Today is Memorial Day in the United States, which originated as a day of remembrance for Union soldiers who died in the American Civil War. (It’s also a federal holiday, so please excuse the late post!) Not too many comic book characters go back to the Civil War, but there is at least one character who participated in it, namely Wolverine. While the mainstream continuity version of Wolverine was born in the late 1880s, the film version—as shown in X-Men Origins: Wolverine—was born in 1845 and fought in the Civil War on the side of the Union.

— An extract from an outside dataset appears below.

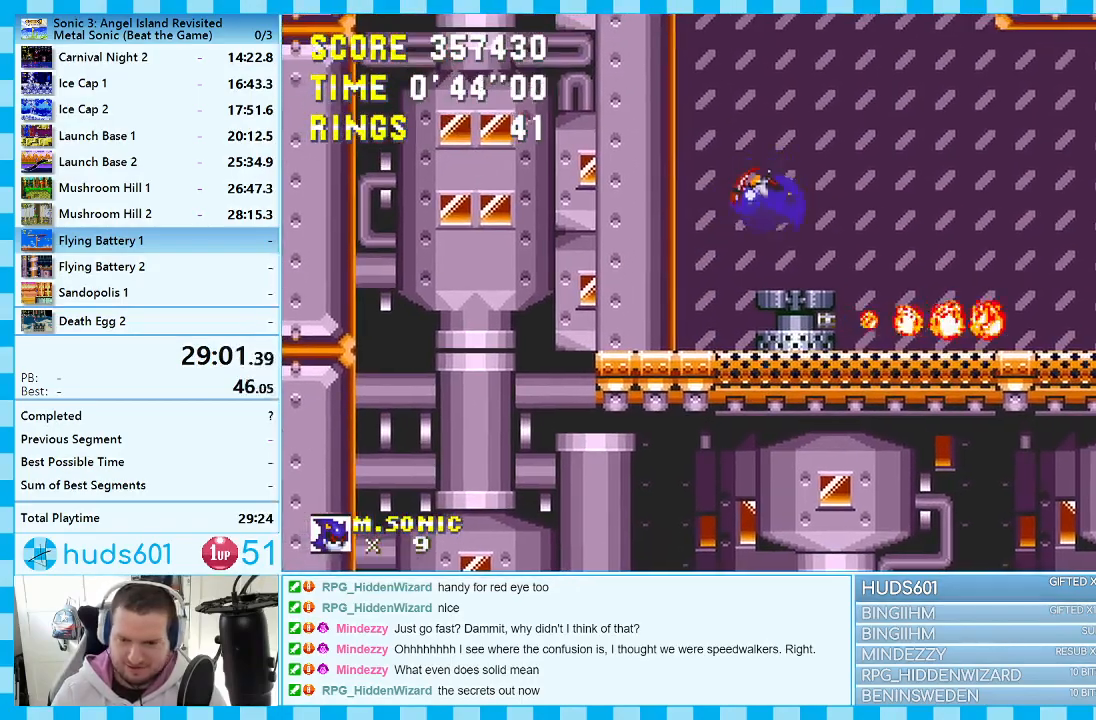
{"buttons": [], "events": []}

Naturally, Wolverine didn’t die in the Civil War, so he doesn’t quite fit the bill for Memorial Day. But his Civil War veteran status raises an interesting question: could he qualify for a pension?
The Civil War marked a major expansion in military pensions with the passage of a new military pension act on July 14, 1862. However, pensions were initially only available to soldiers who had been injured or disabled in the line of duty. 17 Stat. 566-69 (1863). Given his healing factor, Wolverine wouldn’t qualify. The Dependent and Disability Pension Act of 1890 removed the battlefield injury requirement but still limited pensions to veterans who had become unable to perform manual labor. Once again, Wolverine is out of luck.

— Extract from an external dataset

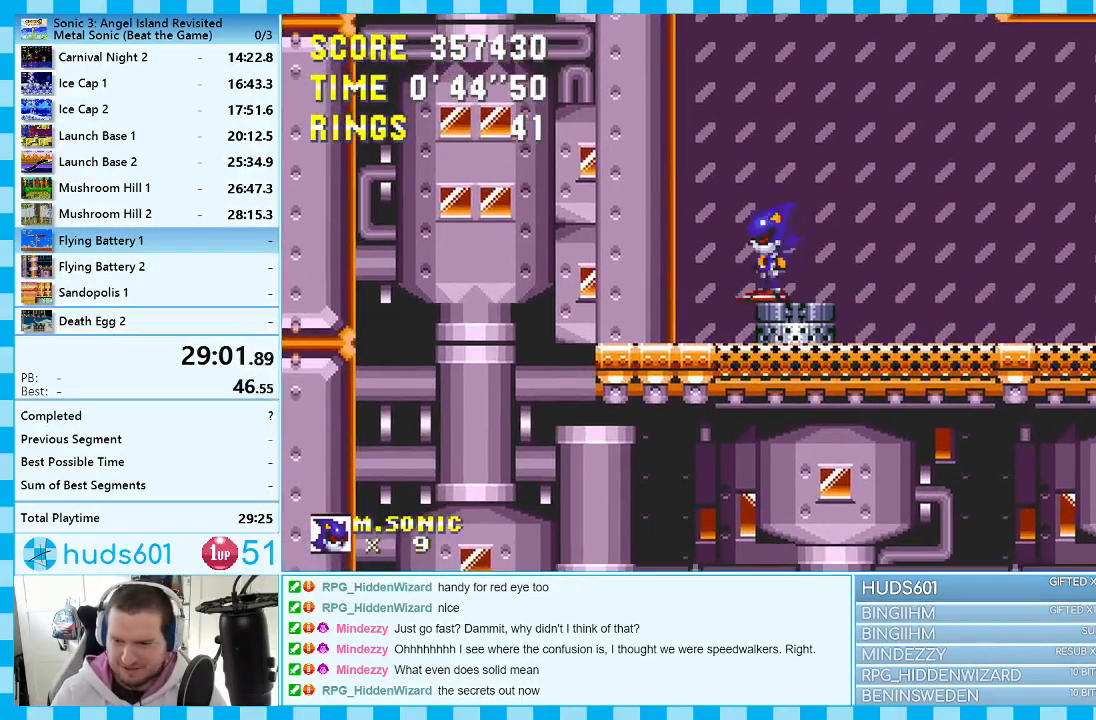
{"buttons": [], "events": []}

Finally, in 1907, the McCumber bill expanded pensions to include all Civil War veterans who served at least 90 days and were at least 62 years old. 34 Stat. 879 (1907). Born in 1845, Wolverine would qualify beginning the same year the bill was passed. Under the new law, he would collect $12/month at 62, $15/month at 70, and $20/month at 75. That $20 would be $462 in today’s money, or $5500/year. Later laws increased the pension amounts somewhat but they were never indexed to inflation.
So could Wolverine have collected that pension in perpetuity? He probably could have. The government continued to pay pensions to Civil War veterans and their families long after the war ended. Gertrude Janeway, a widow of a Civil War veteran, collected a widow’s pension until she died in 2003. As of 2009 there were still two children of Civil War veterans drawing veterans’ benefits.
On the other hand, a few hundred dollars a year hardly seems worth exposing his immortal status over, not to mention that attracting the attention of the military is probably pretty low on his list of priorities. Still, it’s nice to know that, as a veteran, Wolverine would continue to be supported for his service to the US government.